Oprah Almost Passed on Starring in ‘Selma’

Oprah Winfrey almost turned down the chance to star in civil rights movie Selma after learning her character would have to lash out at a policeman – because she refused to become known as “the slapping actress”.

The media mogul-turned-movie star earned an Oscar nomination in 1986 for her debut acting role as an outspoken but abused woman in The Color Purple, in which she hits out at the mayor after being slapped, while Winfrey won praise again last year for her part in Lee Daniels’ The Butler, which included a confrontational scene with her onscreen son, played by David Oyelowo.

Winfrey reveals the two film experiences turned her off the idea of portraying real life civil rights activist Annie Lee Cooper as the role called for another hand-to-face action.

She explains, “When they first asked me to do the role, I didn’t want to do it, because she (Cooper) ends up having to slap the sheriff, and I didn’t want to do it.

“I thought, ‘What am I? Am I the slapping actress?’ I slap people (in every movie). Is that what I do…? Typecast as a slapping actress! We will see.”

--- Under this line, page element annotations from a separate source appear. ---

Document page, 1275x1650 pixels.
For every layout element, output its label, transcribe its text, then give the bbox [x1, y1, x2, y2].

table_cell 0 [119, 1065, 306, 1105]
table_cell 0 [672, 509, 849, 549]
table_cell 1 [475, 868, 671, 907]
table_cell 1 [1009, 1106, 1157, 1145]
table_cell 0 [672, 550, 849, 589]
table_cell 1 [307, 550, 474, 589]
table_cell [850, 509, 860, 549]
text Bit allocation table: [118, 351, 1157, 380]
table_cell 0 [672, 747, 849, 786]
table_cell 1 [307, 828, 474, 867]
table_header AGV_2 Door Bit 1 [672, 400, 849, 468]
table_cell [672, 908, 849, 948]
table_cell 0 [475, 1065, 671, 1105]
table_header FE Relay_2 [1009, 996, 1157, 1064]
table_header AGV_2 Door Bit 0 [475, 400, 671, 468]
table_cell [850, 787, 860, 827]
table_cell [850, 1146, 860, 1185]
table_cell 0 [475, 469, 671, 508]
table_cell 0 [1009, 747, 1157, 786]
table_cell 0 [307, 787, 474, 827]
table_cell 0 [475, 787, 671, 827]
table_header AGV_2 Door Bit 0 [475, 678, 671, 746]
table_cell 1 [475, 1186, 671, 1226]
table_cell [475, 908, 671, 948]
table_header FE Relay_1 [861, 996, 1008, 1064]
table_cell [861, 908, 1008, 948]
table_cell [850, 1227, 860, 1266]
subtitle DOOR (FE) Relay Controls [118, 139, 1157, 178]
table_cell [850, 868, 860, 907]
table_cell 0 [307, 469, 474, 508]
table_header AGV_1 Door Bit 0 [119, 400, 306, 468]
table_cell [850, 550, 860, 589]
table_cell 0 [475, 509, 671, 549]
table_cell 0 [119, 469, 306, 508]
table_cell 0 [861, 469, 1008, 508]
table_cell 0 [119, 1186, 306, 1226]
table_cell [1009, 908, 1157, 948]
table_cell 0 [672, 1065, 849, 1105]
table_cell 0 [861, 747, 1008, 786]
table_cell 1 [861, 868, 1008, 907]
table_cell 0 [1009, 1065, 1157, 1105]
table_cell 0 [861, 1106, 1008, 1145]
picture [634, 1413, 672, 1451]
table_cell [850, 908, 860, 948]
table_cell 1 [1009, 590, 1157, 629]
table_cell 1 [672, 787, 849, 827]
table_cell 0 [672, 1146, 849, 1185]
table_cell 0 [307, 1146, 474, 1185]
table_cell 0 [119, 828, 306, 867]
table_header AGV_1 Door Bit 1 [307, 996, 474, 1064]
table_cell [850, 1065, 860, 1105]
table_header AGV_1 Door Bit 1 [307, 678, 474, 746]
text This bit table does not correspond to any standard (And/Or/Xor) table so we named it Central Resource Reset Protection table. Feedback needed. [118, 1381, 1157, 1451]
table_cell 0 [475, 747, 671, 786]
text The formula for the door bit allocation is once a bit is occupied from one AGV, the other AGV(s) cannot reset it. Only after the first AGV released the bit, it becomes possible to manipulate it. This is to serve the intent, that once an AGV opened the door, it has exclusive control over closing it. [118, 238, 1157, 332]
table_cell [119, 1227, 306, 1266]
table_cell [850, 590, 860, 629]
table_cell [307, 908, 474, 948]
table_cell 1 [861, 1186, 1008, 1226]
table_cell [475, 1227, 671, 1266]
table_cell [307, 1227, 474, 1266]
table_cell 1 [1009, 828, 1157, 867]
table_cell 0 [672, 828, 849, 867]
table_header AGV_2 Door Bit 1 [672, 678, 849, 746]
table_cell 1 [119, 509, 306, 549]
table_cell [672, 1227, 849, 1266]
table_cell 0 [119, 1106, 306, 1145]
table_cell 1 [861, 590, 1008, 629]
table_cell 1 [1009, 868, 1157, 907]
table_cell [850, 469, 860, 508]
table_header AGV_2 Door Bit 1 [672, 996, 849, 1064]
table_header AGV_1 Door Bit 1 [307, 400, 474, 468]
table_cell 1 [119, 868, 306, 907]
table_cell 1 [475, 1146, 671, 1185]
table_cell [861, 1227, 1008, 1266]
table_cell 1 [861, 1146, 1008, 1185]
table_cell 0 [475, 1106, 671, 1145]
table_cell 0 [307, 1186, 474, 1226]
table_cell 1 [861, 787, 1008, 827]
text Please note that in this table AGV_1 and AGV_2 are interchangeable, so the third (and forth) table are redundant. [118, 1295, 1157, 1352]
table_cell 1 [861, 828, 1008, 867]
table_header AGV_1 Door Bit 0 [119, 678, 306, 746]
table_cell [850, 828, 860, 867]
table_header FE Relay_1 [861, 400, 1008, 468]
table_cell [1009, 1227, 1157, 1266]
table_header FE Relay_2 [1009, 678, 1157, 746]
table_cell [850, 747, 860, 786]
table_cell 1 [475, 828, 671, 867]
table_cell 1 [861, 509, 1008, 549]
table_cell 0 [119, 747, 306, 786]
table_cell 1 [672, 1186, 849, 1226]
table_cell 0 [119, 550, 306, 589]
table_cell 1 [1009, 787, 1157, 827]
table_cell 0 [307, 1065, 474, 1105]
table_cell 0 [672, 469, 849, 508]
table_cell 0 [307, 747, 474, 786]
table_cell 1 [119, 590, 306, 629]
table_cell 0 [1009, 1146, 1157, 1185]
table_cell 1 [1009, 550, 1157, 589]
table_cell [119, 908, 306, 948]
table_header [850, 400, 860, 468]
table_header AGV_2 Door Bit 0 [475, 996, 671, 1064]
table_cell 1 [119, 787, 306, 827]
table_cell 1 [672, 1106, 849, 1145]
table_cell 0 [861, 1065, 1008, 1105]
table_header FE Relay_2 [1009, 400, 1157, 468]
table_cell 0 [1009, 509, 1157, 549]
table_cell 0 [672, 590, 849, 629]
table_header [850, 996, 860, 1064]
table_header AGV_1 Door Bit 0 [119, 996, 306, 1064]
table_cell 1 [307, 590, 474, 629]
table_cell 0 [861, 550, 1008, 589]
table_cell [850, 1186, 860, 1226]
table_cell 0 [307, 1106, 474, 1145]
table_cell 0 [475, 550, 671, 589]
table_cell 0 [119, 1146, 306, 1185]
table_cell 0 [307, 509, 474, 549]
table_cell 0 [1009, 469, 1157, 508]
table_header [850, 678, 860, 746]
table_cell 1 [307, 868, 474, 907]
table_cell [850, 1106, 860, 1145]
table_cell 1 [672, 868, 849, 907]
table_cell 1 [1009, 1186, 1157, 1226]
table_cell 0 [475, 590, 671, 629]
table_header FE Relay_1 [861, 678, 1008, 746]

She adds, “But that did happen to her (Cooper), because she went to register to vote five times, and each time she was turned away. And finally she had an encounter with the sheriff, where the sheriff tried to take her down, and she hit him. She had to hit him; that actually did happen.”

Selma, which has emerged as an awards season favorite, features Winfrey’s The Butler co-star Oyelowo as Martin Luther King, Jr. during the 1965 voting reform marches in Alabama.

Winfrey also serves as the film’s co-producer.